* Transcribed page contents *
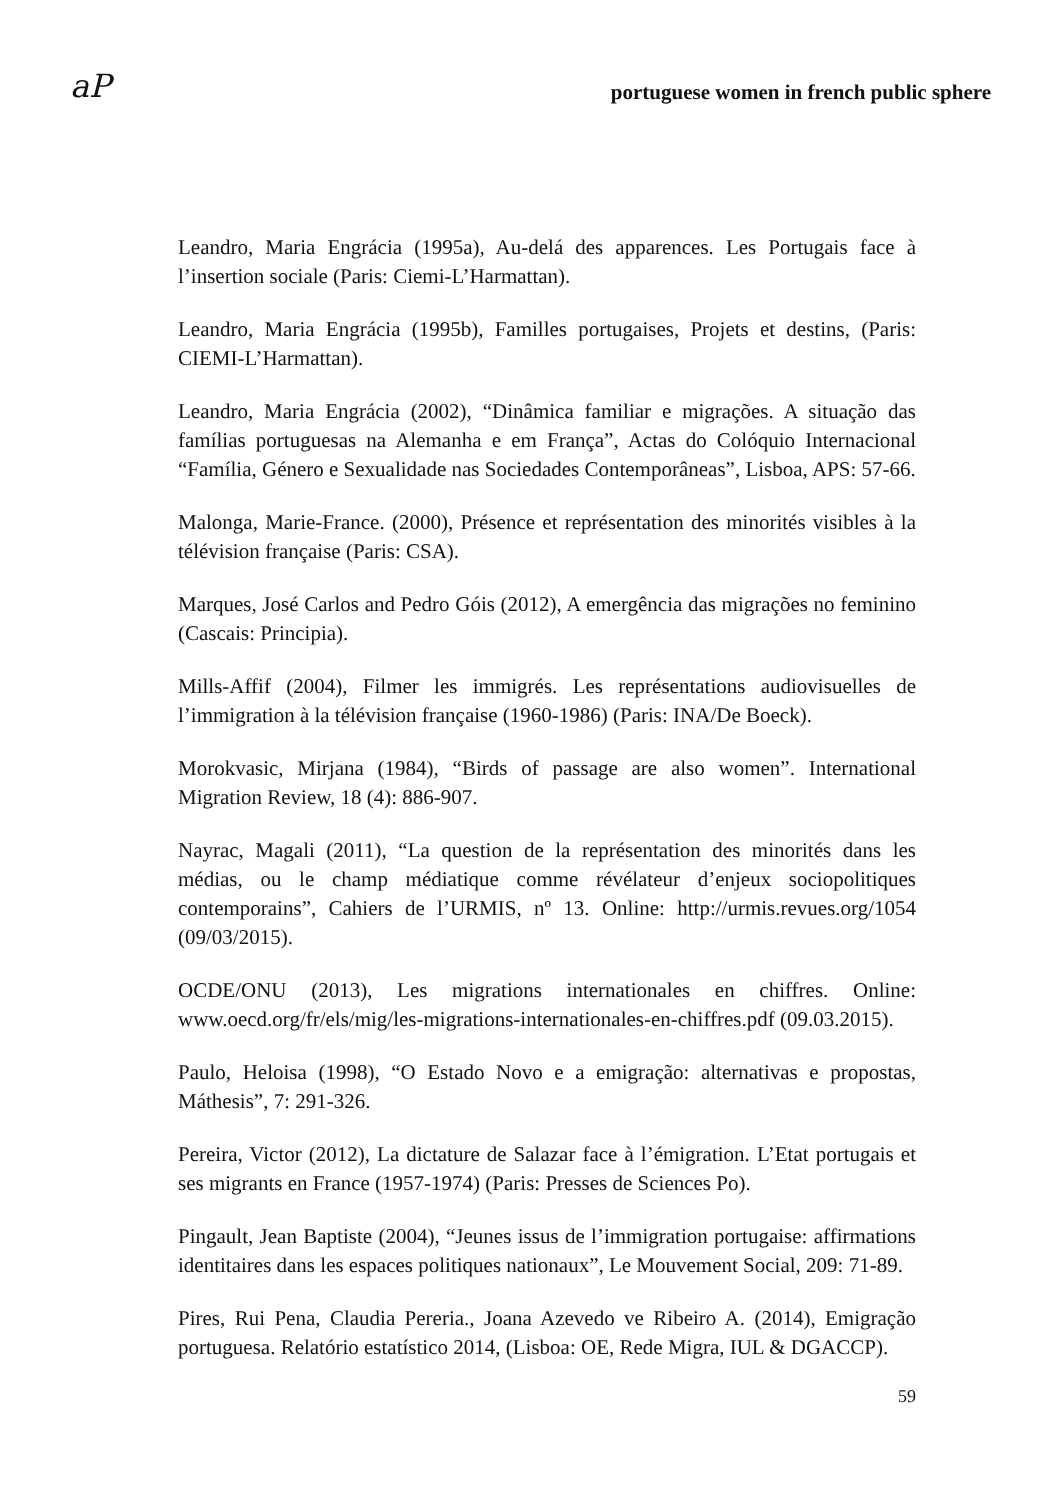aP
portuguese women in french public sphere
Leandro, Maria Engrácia (1995a), Au-delá des apparences. Les Portugais face à l’insertion sociale (Paris: Ciemi-L’Harmattan).
Leandro, Maria Engrácia (1995b), Familles portugaises, Projets et destins, (Paris: CIEMI-L’Harmattan).
Leandro, Maria Engrácia (2002), “Dinâmica familiar e migrações. A situação das famílias portuguesas na Alemanha e em França”, Actas do Colóquio Internacional “Família, Género e Sexualidade nas Sociedades Contemporâneas”, Lisboa, APS: 57-66.
Malonga, Marie-France. (2000), Présence et représentation des minorités visibles à la télévision française (Paris: CSA).
Marques, José Carlos and Pedro Góis (2012), A emergência das migrações no feminino (Cascais: Principia).
Mills-Affif (2004), Filmer les immigrés. Les représentations audiovisuelles de l’immigration à la télévision française (1960-1986) (Paris: INA/De Boeck).
Morokvasic, Mirjana (1984), “Birds of passage are also women”. International Migration Review, 18 (4): 886-907.
Nayrac, Magali (2011), “La question de la représentation des minorités dans les médias, ou le champ médiatique comme révélateur d’enjeux sociopolitiques contemporains”, Cahiers de l’URMIS, nº 13. Online: http://urmis.revues.org/1054 (09/03/2015).
OCDE/ONU (2013), Les migrations internationales en chiffres. Online: www.oecd.org/fr/els/mig/les-migrations-internationales-en-chiffres.pdf (09.03.2015).
Paulo, Heloisa (1998), “O Estado Novo e a emigração: alternativas e propostas, Máthesis”, 7: 291-326.
Pereira, Victor (2012), La dictature de Salazar face à l’émigration. L’Etat portugais et ses migrants en France (1957-1974) (Paris: Presses de Sciences Po).
Pingault, Jean Baptiste (2004), “Jeunes issus de l’immigration portugaise: affirmations identitaires dans les espaces politiques nationaux”, Le Mouvement Social, 209: 71-89.
Pires, Rui Pena, Claudia Pereria., Joana Azevedo ve Ribeiro A. (2014), Emigração portuguesa. Relatório estatístico 2014, (Lisboa: OE, Rede Migra, IUL & DGACCP).
59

* WHAT THE TASK ASKS *
Each line of the data above needs to be retyped as it is, without any picture.

* RESULT FOR THIS TASK *
aP
portuguese women in french public sphere
Leandro, Maria Engrácia (1995a), Au-delá des apparences. Les Portugais face à l’insertion sociale (Paris: Ciemi-L’Harmattan).
Leandro, Maria Engrácia (1995b), Familles portugaises, Projets et destins, (Paris: CIEMI-L’Harmattan).
Leandro, Maria Engrácia (2002), “Dinâmica familiar e migrações. A situação das famílias portuguesas na Alemanha e em França”, Actas do Colóquio Internacional “Família, Género e Sexualidade nas Sociedades Contemporâneas”, Lisboa, APS: 57-66.
Malonga, Marie-France. (2000), Présence et représentation des minorités visibles à la télévision française (Paris: CSA).
Marques, José Carlos and Pedro Góis (2012), A emergência das migrações no feminino (Cascais: Principia).
Mills-Affif (2004), Filmer les immigrés. Les représentations audiovisuelles de l’immigration à la télévision française (1960-1986) (Paris: INA/De Boeck).
Morokvasic, Mirjana (1984), “Birds of passage are also women”. International Migration Review, 18 (4): 886-907.
Nayrac, Magali (2011), “La question de la représentation des minorités dans les médias, ou le champ médiatique comme révélateur d’enjeux sociopolitiques contemporains”, Cahiers de l’URMIS, nº 13. Online: http://urmis.revues.org/1054 (09/03/2015).
OCDE/ONU (2013), Les migrations internationales en chiffres. Online: www.oecd.org/fr/els/mig/les-migrations-internationales-en-chiffres.pdf (09.03.2015).
Paulo, Heloisa (1998), “O Estado Novo e a emigração: alternativas e propostas, Máthesis”, 7: 291-326.
Pereira, Victor (2012), La dictature de Salazar face à l’émigration. L’Etat portugais et ses migrants en France (1957-1974) (Paris: Presses de Sciences Po).
Pingault, Jean Baptiste (2004), “Jeunes issus de l’immigration portugaise: affirmations identitaires dans les espaces politiques nationaux”, Le Mouvement Social, 209: 71-89.
Pires, Rui Pena, Claudia Pereria., Joana Azevedo ve Ribeiro A. (2014), Emigração portuguesa. Relatório estatístico 2014, (Lisboa: OE, Rede Migra, IUL & DGACCP).
59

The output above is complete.